Tally the lines of the entries below that contain the string "stdout", matching case exactly, and reply with that number alone.
============
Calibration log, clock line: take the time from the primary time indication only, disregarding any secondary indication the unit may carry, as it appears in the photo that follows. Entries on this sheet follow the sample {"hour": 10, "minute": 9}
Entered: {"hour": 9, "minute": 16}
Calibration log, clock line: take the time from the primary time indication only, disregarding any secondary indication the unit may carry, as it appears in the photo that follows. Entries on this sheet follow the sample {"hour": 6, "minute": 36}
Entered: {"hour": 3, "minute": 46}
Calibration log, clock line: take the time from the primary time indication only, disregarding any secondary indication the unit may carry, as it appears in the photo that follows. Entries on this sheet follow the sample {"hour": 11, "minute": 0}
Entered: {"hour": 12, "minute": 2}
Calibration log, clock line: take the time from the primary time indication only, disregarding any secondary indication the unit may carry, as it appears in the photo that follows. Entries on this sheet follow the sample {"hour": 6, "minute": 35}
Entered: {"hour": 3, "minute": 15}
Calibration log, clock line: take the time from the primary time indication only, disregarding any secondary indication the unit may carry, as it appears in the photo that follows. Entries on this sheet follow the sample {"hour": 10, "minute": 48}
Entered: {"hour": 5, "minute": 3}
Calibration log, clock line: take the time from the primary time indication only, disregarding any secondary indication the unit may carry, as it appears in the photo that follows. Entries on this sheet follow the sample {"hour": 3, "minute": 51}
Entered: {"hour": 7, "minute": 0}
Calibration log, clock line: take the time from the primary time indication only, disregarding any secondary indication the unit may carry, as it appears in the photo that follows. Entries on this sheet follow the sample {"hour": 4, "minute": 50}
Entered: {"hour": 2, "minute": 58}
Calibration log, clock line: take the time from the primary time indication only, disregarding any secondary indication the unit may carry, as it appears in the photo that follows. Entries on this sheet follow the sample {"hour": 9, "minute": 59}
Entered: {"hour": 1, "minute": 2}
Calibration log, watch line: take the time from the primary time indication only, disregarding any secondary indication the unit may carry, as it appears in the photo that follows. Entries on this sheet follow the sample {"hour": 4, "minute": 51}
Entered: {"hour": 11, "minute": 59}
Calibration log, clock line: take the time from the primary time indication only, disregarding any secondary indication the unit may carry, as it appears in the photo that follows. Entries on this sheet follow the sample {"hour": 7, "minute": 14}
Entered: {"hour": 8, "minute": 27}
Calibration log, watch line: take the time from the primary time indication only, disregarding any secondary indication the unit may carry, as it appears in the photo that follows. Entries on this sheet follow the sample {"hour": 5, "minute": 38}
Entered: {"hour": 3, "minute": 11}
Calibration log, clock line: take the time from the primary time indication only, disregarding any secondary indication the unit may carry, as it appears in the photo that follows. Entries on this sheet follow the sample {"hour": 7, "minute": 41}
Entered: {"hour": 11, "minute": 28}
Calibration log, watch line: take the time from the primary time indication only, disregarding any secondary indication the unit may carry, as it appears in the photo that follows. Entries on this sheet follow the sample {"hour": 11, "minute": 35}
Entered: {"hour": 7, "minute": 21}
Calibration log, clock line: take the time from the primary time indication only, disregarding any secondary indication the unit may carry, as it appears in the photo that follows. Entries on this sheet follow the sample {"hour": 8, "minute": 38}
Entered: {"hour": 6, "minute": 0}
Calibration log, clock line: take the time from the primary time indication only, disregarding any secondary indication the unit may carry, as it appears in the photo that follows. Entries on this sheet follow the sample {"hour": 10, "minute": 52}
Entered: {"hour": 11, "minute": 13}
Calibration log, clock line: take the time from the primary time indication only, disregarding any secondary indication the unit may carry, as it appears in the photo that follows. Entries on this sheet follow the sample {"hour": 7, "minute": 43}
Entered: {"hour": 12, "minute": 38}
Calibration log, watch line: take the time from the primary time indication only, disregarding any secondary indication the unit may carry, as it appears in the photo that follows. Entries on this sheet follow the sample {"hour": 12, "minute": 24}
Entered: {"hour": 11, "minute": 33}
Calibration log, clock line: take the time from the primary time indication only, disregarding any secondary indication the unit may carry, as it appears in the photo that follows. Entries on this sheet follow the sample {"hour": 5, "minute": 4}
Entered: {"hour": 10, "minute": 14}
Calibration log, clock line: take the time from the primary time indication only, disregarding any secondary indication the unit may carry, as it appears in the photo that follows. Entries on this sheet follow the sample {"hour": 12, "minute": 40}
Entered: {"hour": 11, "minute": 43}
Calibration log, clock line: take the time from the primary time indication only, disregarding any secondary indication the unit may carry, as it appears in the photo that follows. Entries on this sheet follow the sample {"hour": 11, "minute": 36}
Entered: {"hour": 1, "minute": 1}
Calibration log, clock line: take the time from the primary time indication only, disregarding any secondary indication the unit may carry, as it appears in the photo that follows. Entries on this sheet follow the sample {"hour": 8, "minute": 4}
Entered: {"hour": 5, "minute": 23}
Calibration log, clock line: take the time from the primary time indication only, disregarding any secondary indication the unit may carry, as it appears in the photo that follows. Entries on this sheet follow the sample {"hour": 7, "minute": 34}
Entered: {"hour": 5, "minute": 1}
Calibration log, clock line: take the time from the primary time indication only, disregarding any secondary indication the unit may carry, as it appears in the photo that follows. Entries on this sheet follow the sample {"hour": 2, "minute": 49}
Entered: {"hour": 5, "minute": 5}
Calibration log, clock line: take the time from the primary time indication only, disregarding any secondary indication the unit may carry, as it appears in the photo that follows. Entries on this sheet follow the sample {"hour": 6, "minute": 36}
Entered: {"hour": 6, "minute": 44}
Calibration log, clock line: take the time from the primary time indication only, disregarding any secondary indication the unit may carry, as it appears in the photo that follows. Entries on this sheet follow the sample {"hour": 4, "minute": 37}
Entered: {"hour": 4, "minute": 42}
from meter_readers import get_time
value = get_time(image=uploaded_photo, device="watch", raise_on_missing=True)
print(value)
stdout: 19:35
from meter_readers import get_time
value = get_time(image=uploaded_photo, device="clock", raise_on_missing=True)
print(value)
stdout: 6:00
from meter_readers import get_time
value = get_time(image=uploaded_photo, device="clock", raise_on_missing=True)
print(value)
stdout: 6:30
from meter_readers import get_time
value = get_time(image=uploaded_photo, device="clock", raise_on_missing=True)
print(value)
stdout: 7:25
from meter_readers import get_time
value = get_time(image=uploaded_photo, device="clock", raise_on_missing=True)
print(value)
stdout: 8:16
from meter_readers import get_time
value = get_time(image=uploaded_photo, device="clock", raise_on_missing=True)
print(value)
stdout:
============
Answer to the task —
6